AI for 3D Content Creation: AI will revolutionize the content creation process, offering smart tools to reduce mundane work and to empower creativity. In particular, creating 3D content for architecture, gaming, films and VR/AR has been very laborious: games like Call of Duty take at least a year to make, even with hundreds of people involved and millions budgeted.
With AI, one will be able to build virtual cities by describing them in words, and see virtual characters come to life to converse and behave in desired ways without needing to hard code the behavior. Creating a 3D asset will become as easy as snapping a photo, and modernizing and restyling old games will happen with the click of a button.
AI for Robotics Simulation: Testing robots in simulated environments is key for safety-critical applications such as self-driving cars or operating robots. Deep learning will bring simulation to the next level, by learning to mimic the world from data, both in terms of creating 3D environments, simulating diverse behaviors, simulating and re-simulating new or observed road scenarios, and simulating the sensors in ways that are closer to reality.
An Opportunity for Reinvention
To accomplish any or all of these tasks, organizations will have to move more quickly for internal alignment. For example, 72 percent of big AI adopters in the McKinsey survey say their companies’ AI strategy aligns with their corporate strategy, compared with 29 percent of respondents from other companies.

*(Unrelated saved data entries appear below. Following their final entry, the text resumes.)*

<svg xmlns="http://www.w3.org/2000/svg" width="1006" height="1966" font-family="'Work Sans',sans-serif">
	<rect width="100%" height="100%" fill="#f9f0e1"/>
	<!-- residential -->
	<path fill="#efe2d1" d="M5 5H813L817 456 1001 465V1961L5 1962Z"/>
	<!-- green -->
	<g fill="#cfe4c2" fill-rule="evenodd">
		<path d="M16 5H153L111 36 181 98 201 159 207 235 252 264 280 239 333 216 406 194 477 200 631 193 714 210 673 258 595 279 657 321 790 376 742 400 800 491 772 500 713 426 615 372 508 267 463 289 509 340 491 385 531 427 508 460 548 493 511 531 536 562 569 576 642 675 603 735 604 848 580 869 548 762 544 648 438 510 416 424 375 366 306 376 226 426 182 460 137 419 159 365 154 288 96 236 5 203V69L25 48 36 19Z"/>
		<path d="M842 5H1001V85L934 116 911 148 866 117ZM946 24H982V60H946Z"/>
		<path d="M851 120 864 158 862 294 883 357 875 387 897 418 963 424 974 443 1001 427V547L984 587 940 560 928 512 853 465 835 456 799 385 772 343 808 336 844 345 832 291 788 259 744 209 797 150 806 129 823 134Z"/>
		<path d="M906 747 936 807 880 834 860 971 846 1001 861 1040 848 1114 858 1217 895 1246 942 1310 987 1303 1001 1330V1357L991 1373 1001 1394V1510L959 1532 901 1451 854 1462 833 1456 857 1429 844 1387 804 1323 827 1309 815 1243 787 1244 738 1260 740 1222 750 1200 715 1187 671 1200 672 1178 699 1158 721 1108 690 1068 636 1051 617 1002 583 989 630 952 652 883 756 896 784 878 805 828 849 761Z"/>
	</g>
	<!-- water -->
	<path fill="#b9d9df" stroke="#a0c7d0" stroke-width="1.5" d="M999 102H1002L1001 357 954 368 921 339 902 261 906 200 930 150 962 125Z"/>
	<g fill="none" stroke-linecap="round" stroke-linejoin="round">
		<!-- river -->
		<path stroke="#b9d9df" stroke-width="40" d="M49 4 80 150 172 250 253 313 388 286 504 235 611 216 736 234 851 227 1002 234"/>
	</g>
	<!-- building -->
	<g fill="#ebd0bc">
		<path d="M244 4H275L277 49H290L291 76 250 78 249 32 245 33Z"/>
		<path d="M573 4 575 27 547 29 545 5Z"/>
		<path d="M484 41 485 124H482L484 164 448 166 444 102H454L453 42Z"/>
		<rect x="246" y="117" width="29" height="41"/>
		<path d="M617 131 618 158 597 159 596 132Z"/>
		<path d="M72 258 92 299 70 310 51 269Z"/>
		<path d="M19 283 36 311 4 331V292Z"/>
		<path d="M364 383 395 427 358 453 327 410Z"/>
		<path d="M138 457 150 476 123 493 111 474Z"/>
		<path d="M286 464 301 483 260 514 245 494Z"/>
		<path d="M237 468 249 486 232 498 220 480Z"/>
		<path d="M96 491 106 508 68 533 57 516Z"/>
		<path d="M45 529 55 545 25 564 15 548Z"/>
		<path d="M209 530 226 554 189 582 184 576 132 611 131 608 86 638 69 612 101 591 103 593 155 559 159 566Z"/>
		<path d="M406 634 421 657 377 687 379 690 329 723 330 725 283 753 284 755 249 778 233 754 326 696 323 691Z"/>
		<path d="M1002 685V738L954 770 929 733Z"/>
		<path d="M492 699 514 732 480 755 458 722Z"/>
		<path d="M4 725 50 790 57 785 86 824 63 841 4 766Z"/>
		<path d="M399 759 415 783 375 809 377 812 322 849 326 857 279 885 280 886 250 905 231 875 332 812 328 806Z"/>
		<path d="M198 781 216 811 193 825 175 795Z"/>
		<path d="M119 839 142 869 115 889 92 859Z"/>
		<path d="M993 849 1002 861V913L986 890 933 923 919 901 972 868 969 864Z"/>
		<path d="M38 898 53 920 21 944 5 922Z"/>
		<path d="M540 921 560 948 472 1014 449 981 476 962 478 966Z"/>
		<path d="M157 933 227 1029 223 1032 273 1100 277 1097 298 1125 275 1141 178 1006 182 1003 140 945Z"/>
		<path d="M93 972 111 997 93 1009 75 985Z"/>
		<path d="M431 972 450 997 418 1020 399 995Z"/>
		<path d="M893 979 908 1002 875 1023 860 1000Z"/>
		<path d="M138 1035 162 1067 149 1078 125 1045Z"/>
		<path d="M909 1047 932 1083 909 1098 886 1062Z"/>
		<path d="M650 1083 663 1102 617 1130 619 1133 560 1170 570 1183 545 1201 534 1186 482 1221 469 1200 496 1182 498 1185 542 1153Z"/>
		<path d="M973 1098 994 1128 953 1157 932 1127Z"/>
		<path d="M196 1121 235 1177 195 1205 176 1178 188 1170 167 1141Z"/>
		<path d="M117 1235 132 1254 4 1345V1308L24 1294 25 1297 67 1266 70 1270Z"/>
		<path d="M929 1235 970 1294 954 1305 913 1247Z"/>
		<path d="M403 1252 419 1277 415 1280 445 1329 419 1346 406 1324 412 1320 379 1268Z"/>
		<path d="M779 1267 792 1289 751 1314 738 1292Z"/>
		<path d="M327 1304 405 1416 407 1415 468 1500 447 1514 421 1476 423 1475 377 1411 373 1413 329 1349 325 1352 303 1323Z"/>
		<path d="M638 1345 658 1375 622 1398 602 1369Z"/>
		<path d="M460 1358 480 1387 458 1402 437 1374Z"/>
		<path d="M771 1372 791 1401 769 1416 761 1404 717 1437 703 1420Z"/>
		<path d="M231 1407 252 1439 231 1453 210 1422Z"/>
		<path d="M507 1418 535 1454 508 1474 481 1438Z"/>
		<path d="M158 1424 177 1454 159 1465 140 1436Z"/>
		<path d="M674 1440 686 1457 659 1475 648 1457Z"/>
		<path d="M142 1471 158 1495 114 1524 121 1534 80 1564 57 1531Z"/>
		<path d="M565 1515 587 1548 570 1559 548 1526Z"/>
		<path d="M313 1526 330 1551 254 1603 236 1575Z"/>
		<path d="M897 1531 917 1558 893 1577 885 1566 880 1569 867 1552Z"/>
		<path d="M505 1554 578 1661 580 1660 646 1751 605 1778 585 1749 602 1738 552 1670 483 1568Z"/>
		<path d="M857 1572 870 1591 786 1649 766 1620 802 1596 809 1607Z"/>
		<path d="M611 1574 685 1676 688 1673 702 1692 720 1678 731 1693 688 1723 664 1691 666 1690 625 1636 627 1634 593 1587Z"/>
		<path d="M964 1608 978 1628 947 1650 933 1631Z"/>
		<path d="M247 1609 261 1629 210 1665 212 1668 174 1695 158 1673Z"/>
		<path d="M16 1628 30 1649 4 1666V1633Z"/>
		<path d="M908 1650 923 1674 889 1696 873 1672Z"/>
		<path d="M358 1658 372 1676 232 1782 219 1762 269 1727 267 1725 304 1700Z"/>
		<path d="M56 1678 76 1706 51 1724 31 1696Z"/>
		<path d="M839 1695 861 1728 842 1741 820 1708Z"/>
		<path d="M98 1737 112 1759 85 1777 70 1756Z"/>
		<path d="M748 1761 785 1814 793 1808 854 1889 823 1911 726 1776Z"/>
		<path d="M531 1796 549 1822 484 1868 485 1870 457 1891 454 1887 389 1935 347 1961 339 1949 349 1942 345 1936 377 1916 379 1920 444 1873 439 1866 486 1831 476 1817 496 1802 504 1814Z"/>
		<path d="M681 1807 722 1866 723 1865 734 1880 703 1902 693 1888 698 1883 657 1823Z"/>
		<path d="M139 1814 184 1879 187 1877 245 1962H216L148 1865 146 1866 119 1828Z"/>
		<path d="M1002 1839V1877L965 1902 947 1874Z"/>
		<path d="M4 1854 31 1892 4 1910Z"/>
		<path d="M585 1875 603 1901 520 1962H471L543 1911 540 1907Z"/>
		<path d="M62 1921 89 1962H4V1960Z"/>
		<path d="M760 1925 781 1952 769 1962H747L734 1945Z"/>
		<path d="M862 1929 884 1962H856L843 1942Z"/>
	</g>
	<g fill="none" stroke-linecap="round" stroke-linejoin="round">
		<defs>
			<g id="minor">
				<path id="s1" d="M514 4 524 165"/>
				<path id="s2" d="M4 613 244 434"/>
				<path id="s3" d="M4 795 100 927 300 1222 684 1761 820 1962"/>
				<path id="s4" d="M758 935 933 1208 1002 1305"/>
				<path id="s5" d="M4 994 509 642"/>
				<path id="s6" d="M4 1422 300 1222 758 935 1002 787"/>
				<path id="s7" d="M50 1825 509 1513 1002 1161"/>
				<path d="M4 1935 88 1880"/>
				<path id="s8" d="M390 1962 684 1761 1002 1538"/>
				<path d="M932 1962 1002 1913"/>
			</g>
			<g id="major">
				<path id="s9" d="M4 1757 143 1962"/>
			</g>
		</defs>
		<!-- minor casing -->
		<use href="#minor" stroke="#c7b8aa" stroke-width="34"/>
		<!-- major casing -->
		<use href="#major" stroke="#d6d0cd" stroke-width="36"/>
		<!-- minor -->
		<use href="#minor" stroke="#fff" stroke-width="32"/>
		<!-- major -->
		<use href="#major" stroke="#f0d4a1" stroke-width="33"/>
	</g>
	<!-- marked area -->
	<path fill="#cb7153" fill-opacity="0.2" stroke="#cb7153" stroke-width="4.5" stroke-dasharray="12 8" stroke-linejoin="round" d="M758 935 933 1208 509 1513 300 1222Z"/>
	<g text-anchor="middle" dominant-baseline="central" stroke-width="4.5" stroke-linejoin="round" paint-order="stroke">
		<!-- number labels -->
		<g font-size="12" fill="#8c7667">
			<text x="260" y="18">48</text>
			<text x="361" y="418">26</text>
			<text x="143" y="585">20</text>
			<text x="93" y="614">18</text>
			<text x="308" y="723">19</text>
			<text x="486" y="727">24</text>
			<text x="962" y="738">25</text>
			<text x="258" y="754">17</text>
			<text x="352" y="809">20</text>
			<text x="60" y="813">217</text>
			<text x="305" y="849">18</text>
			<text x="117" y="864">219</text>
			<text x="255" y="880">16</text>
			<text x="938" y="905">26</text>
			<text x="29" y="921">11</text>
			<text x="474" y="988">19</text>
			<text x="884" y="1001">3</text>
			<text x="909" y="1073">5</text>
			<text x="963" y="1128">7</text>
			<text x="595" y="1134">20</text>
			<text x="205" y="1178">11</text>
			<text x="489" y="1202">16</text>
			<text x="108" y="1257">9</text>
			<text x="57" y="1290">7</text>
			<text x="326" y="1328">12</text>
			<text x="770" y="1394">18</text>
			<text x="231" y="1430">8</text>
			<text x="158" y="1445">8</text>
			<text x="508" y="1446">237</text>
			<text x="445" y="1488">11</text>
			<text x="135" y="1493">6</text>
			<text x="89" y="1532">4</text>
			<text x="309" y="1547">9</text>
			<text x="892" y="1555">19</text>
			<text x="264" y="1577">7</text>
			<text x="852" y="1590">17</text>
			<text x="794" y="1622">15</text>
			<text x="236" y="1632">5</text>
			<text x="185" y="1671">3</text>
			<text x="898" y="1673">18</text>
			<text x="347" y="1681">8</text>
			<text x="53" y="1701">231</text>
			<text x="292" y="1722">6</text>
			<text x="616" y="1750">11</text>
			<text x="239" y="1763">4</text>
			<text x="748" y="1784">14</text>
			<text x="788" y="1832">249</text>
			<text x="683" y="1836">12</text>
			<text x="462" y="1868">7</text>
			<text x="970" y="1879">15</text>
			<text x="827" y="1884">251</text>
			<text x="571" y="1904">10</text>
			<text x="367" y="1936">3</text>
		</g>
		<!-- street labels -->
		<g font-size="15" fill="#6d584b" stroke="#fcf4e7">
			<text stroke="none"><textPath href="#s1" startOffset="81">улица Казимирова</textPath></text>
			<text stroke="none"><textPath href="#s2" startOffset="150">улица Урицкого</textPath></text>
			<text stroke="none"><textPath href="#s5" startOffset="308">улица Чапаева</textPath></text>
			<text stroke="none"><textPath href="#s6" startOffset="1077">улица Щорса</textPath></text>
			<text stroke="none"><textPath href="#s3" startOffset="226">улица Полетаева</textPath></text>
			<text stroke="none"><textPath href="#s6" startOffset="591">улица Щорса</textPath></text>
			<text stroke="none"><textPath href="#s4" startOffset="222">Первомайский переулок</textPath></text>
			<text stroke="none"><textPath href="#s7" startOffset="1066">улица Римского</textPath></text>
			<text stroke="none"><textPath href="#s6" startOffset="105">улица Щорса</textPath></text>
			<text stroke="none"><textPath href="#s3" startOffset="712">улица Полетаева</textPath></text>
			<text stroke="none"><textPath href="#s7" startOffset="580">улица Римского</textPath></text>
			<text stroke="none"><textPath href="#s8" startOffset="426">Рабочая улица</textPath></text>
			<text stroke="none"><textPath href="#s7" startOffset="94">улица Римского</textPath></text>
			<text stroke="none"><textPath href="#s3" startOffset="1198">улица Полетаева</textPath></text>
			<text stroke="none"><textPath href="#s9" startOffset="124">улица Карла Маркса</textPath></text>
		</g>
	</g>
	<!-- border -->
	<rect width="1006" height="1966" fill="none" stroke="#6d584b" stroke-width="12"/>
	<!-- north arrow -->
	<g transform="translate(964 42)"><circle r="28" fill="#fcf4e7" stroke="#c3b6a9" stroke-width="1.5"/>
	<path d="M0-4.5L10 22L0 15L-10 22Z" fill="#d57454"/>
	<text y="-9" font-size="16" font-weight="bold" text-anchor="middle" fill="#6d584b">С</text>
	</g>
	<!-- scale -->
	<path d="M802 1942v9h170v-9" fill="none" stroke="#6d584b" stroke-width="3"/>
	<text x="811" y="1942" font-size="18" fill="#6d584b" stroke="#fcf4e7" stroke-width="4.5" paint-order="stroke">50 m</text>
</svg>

Similarly, 65 percent of the high performers report having a clear data strategy that supports and enables AI, compared with 20 percent from other companies.
Even as the global pandemic creates uncertainty around the world, 2021 will be a time of reinvention as players large and small leverage AI to improve on their business models. More companies will operationalize AI as early results prove promising enough to commit more resources to their efforts.